The rise of the ‘tea party
To the editor:
Being born in 1942, my life experiences lead me to astonishment at the rise of the “tea party.”
Our government provides the opportunity to express our will with both the Congress and the president on a regular basis, and the government we have is the one we selected.
In my lifetime, our government led us out of the Great Depression and made jobs through public projects that are still paying dividends today. Our government organized us to fight and win the war in Europe and the Pacific. After it was won, it wisely began the Marshall Plan which reconstructed Germany and Japan, so that we avoided another repeat of the past, and returned them to staunch allies.
When our soldiers came home, our government instituted the GI Bill to bring our college educated ranks from 2 percent to 20 percent, greatly enlarging our middle class. Our government ended the shameful Jim Crow laws that tried to make a permanent underclass for others to exploit. It began the Social Security program that changed the prospects of all who faced the last pay check in retirement. Medicare saved millions from having to fend for themselves when they most needed help as they aged.

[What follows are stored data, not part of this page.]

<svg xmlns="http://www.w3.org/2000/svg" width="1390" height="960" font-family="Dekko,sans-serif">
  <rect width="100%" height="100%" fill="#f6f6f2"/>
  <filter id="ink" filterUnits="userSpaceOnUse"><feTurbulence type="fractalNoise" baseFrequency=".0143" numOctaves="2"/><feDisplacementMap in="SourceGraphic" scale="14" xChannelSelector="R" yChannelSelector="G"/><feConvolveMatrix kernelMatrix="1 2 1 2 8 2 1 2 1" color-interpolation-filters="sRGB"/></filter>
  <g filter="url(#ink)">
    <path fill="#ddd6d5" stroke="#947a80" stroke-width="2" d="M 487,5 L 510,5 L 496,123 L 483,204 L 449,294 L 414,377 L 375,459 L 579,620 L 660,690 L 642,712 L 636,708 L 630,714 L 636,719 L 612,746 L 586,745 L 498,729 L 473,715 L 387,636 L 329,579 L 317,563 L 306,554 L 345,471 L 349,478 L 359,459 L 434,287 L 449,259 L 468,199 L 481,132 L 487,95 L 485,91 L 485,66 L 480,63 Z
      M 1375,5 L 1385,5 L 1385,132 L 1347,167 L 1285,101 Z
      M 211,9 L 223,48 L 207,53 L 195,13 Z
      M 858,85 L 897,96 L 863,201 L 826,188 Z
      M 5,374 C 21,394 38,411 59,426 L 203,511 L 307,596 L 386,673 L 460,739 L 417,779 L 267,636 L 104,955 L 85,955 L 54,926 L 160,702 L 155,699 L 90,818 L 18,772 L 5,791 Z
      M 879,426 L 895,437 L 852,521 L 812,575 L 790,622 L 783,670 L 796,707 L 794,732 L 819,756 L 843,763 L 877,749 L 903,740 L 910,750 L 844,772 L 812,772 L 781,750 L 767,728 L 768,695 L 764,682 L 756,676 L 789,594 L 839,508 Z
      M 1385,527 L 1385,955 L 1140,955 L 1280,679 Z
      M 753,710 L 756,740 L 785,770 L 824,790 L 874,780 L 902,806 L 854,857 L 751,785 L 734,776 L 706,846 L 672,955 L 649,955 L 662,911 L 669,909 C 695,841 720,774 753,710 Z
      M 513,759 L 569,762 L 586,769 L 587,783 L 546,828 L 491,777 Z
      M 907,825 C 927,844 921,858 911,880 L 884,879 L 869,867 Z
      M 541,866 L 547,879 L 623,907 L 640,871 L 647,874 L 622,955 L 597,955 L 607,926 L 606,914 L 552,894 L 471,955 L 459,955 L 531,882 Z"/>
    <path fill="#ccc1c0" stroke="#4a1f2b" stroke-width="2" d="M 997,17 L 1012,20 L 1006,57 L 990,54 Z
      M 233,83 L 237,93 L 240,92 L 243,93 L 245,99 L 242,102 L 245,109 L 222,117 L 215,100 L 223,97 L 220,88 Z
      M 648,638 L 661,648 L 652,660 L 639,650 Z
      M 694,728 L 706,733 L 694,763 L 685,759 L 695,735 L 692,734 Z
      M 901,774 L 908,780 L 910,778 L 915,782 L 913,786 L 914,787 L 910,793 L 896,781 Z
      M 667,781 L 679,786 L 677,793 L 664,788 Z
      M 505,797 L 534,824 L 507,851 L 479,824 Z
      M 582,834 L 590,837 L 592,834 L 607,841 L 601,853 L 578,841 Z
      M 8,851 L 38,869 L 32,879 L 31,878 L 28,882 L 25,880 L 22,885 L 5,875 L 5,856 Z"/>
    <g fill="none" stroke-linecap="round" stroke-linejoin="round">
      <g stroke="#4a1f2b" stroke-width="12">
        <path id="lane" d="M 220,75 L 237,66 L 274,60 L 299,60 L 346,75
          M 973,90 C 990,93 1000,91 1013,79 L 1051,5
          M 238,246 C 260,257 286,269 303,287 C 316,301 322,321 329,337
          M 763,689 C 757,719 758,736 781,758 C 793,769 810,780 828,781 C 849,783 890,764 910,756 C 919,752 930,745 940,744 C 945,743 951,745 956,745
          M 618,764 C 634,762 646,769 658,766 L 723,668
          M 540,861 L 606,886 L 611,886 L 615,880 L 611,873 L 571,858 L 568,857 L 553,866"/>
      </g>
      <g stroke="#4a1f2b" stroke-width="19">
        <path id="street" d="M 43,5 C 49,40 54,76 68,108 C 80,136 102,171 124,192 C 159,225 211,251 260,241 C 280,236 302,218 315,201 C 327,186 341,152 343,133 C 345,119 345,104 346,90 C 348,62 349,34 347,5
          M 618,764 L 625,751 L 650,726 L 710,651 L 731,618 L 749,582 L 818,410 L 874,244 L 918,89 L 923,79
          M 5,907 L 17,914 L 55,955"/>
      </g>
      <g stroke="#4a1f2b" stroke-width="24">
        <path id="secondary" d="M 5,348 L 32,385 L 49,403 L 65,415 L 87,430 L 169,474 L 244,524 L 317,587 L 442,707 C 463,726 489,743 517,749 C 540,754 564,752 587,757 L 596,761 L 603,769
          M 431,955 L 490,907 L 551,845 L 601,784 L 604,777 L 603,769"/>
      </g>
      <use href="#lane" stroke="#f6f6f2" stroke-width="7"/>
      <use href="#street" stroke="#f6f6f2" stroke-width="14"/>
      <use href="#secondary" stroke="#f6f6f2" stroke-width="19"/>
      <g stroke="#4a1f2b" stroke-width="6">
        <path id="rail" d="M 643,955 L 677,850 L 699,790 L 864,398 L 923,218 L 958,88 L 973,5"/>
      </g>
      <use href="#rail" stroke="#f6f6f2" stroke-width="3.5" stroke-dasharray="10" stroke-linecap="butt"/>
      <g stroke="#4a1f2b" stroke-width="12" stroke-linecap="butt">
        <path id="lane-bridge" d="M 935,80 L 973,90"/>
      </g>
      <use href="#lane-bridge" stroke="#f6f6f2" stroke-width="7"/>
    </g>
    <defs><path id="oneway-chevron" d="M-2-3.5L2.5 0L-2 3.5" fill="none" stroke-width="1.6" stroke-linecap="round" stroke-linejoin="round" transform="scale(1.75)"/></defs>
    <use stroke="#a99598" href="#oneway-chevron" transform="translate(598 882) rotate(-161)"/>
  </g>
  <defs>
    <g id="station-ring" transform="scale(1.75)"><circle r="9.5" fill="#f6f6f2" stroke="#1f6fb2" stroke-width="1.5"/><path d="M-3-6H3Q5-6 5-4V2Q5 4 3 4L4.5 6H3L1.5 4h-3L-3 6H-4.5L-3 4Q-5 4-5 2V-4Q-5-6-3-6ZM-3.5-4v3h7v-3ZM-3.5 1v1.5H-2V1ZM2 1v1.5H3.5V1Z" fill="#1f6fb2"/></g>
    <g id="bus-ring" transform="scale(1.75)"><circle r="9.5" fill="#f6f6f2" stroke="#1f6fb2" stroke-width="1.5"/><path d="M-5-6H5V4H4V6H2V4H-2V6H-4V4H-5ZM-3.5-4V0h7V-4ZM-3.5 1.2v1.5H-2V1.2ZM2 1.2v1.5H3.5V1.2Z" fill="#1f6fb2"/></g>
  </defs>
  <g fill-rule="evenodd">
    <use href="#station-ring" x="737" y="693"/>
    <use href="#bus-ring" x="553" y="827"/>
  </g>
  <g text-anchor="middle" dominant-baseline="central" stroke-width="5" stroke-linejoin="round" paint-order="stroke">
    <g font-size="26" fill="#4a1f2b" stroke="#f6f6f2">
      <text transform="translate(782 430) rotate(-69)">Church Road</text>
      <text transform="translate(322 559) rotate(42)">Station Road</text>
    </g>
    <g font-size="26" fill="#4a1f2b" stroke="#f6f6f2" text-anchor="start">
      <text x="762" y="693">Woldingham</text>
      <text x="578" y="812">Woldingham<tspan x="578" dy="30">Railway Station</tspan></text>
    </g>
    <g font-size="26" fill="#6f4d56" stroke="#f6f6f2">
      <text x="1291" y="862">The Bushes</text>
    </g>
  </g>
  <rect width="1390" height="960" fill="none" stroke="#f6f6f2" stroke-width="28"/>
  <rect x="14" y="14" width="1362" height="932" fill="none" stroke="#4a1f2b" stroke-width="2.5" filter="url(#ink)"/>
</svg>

Our government took us to the moon, and along the way invested in transistors, and computers and the Internet, it invested in medical science ending polio and many other diseases. It built a national highway system. lately, our government saved the banking system from another collapse, saved the American auto industry, tracked down and brought justice to Bin Laden and recognized that we are the only industrialized nation in the world that didn’t provide any system of universal healthcare, and is attempting to fix this. So far despite big problems and unreasonable opposition, another 9 million Americans have benefited from the affordable health care plan since it went into affect, and we have taken a giant step toward providing affordable healthcare for all.
The “tea party,” as far as I can tell, appears to be a coalition of unreconstructed confederates who want to fight the government over emancipation, religious zealots who feel the need to tell everyone exactly what God wants them to do, gun nuts who feel impotent if they can’t bring lethal force to public places, fat cats who don’t want taxes or have any regulations that might interfere with unbridled greed.
We don’t need smaller government or bigger government, we need good government, but all I see from tea party types is anger or hate of anything that might be an attempt to benefit the common good.